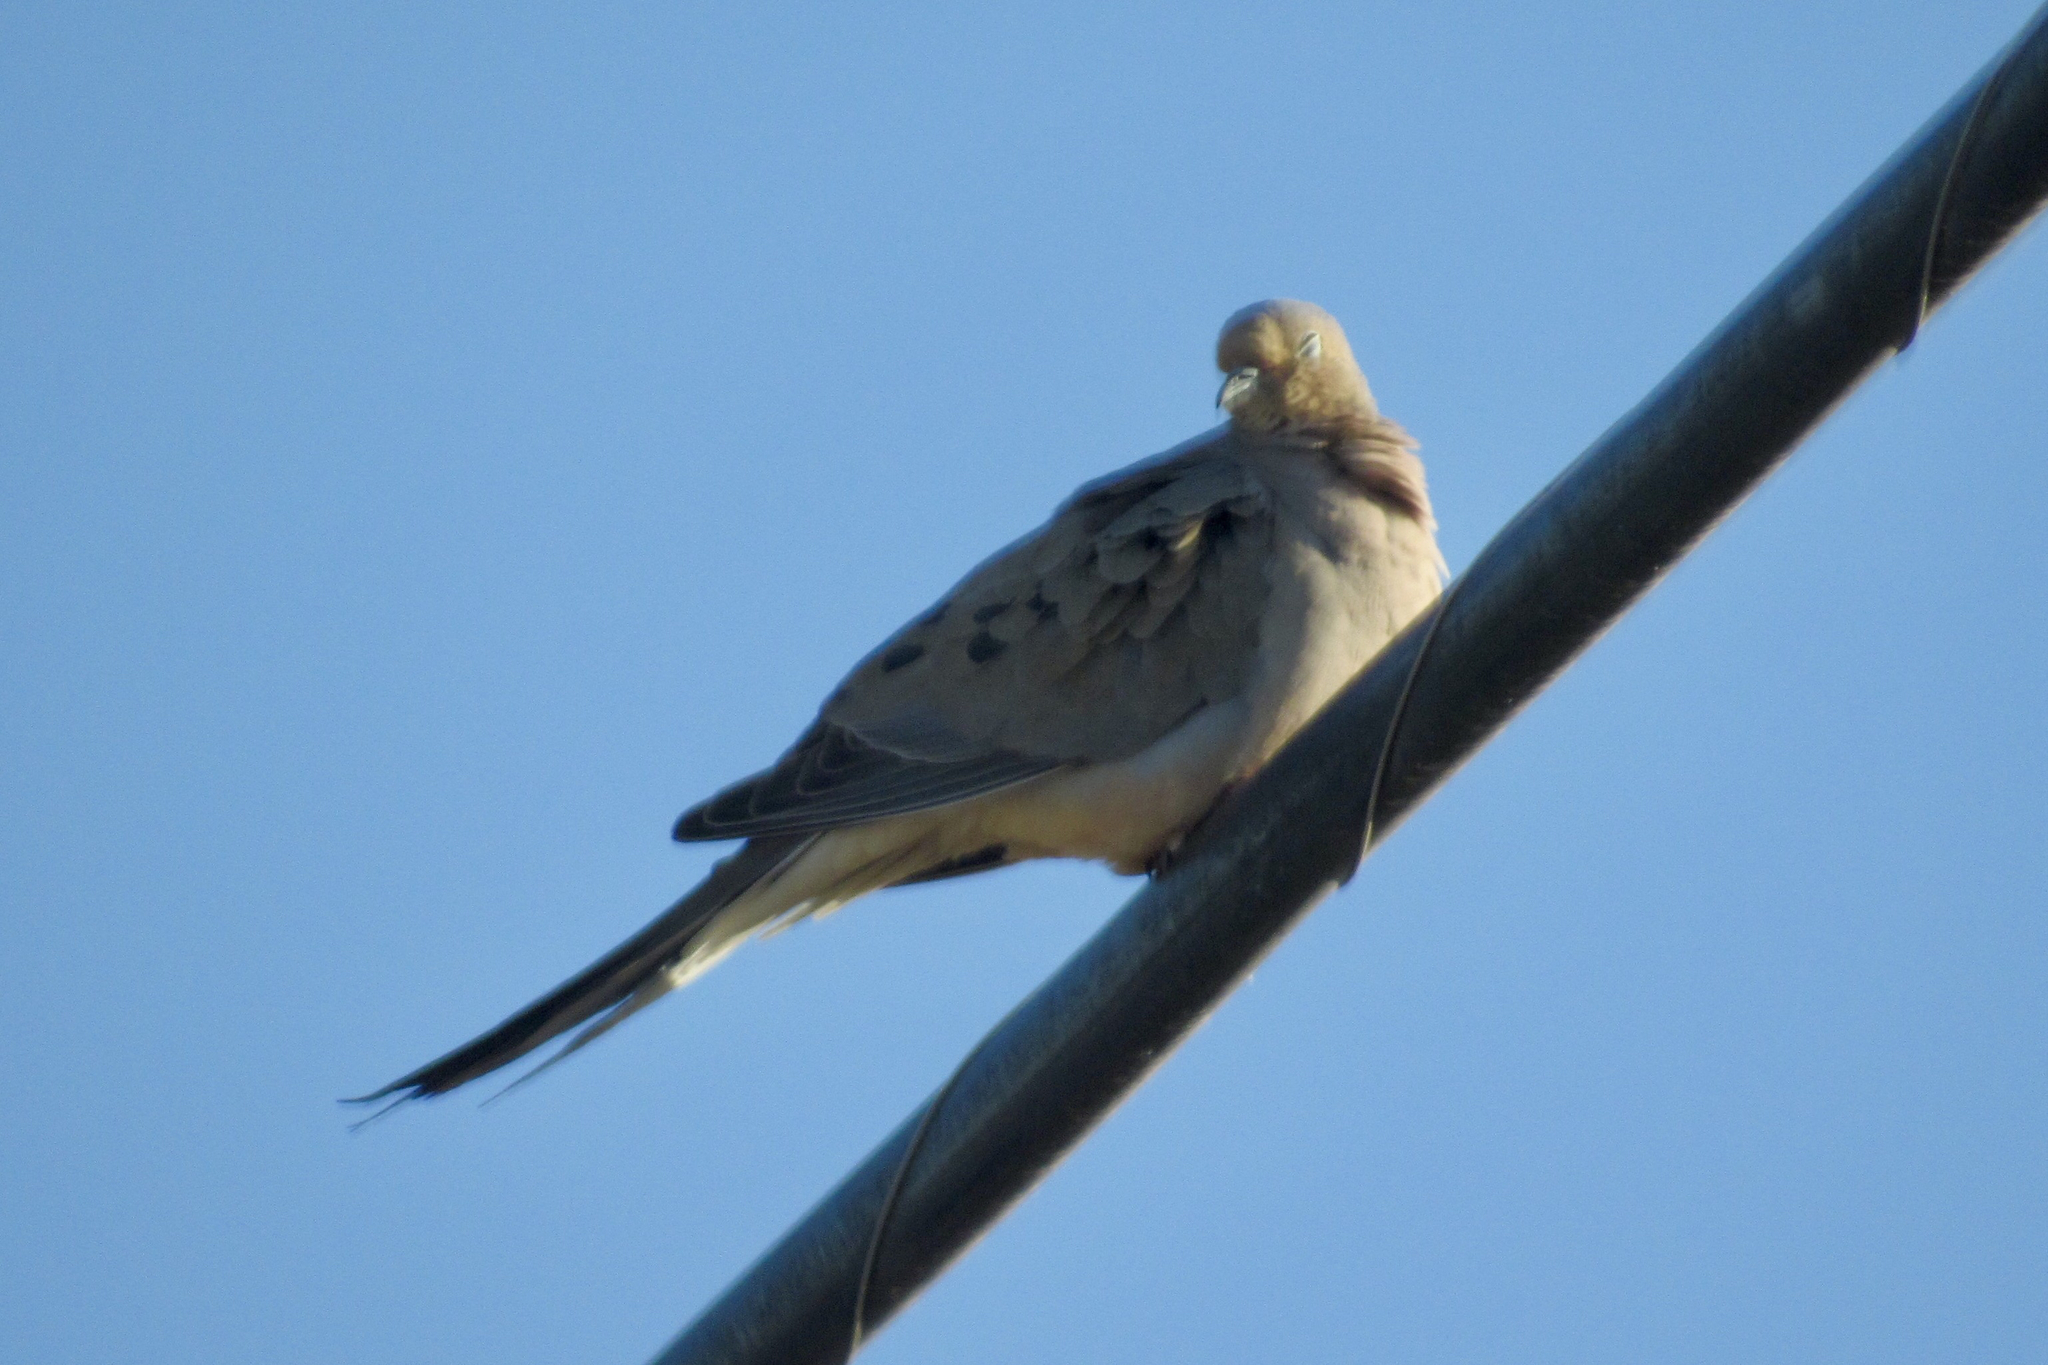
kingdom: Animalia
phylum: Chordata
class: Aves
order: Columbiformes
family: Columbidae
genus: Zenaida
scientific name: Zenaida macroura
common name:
== == ==
» **TASK PROMPT**:
Rewrite the lines above, replacing "scientific name" with "species" and leaving everything else unchanged. Leave out the pictures.

» **TASK RESULT**:
kingdom: Animalia
phylum: Chordata
class: Aves
order: Columbiformes
family: Columbidae
genus: Zenaida
species: Zenaida macroura
common name:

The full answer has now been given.